Il drammatico episodio avvenuto oggi, 4 febbraio 2024, riapre il dibattito sui Centri di permanenza per il rimpatrio un tempo noti come Cie, Centri di identificazione ed espulsione. Appunto in uno di questi centri, il Cpr di Ponte Galeria, a Roma, alle 6 di oggi si è tolto la vita un giovane di 22 anni di origini guineane. Disordini sono successivamente scoppiati: in pratica “il fischio” di una pentola a pressione ad annunciare che il “punto di ebollizione” è bello che raggiunto.

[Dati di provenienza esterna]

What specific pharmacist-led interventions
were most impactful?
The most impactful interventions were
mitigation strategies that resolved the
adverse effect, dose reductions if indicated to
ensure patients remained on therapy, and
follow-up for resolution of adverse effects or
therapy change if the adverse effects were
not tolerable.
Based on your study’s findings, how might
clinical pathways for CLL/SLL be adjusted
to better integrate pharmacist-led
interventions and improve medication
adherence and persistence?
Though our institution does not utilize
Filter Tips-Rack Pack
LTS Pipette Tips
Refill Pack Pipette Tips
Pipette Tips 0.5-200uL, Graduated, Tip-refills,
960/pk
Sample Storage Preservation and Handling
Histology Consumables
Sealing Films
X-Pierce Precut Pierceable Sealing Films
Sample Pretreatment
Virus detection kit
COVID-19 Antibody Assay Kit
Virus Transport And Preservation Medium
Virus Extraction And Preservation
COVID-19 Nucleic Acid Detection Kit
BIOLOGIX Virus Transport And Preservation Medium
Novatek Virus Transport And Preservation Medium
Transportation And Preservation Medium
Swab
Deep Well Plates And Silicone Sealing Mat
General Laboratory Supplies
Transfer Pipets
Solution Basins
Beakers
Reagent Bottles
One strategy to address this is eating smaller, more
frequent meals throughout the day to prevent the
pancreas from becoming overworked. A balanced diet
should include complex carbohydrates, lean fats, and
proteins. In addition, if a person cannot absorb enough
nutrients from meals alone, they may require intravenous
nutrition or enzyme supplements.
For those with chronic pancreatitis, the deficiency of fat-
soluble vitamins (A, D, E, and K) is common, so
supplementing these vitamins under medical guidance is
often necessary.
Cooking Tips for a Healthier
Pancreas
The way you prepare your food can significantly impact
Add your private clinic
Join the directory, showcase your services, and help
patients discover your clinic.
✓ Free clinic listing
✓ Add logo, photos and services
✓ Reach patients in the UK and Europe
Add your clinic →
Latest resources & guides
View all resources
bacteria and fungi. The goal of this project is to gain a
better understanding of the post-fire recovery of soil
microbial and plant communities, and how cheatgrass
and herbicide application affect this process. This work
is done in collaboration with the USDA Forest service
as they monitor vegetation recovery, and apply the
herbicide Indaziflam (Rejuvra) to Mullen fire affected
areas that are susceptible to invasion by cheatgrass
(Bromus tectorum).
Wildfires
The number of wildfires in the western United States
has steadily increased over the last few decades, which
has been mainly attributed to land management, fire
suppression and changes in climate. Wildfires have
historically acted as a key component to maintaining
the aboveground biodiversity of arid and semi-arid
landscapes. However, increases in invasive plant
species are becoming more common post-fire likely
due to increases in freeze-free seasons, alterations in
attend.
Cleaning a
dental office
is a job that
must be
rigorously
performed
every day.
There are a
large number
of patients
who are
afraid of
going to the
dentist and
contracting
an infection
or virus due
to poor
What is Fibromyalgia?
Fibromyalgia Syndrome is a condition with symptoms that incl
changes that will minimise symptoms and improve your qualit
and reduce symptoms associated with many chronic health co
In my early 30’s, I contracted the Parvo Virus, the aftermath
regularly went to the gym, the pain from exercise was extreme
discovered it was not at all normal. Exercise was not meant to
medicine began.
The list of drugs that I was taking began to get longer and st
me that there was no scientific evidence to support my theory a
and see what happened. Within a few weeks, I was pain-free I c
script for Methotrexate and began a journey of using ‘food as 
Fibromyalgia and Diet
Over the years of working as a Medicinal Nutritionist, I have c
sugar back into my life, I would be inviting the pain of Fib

Cosa sono e come lavorano i Cpr?
Questa è la situazione all’interno della struttura capitolina. Come descrive lo stesso acronimo, all’interno dei Cpr si trovano i migranti che, già formalmente espulsi o privi di documenti di soggiorno, vengono prima identificati e poi rimpatriati. Si tratta difatti di strutture di detenzione amministrativa. A differenza del carcere, il loro scopo non è il reinserimento sociale nonostante la difficoltà dei rimpatri.
Parliamo della “evoluzione” dei vecchi Centri di permanenza temporanea istituiti nel 1998 dalla legge Turco-Napolitano, poi appunto Cie (2002, Bossi-Fini) fino all’ultima versione voluta dalla Menniti-Orlando del 2017. Diversi pertanto i colori di politici e governi che hanno portato al “format” attuale.
Gli attuali Cpr sono l'”evoluzione” dei Cpt istituiti nel ’98 con la Turco-Napolitano
Tanto si dice sui 10 Cpr, gestiti da società private e presenti sul territorio nazionale a Bari – Palese, Brindisi – Restinco, Caltanissetta – Pian del Lago, Gorizia – Gradisca d’Isonzo, Nuoro – Macomer, Milano – via Corelli, Potenza – Palazzo San Gervasio, Roma – Ponte Galeria, Torino – corso Brunelleschi e Trapani – Milo. Il decreto legge del 19 settembre scorso varato dal governo Meloni ha esteso a 180 giorni la permanenza massima all’interno delle strutture: 6 mesi, prorogabili però fino ad altri 12.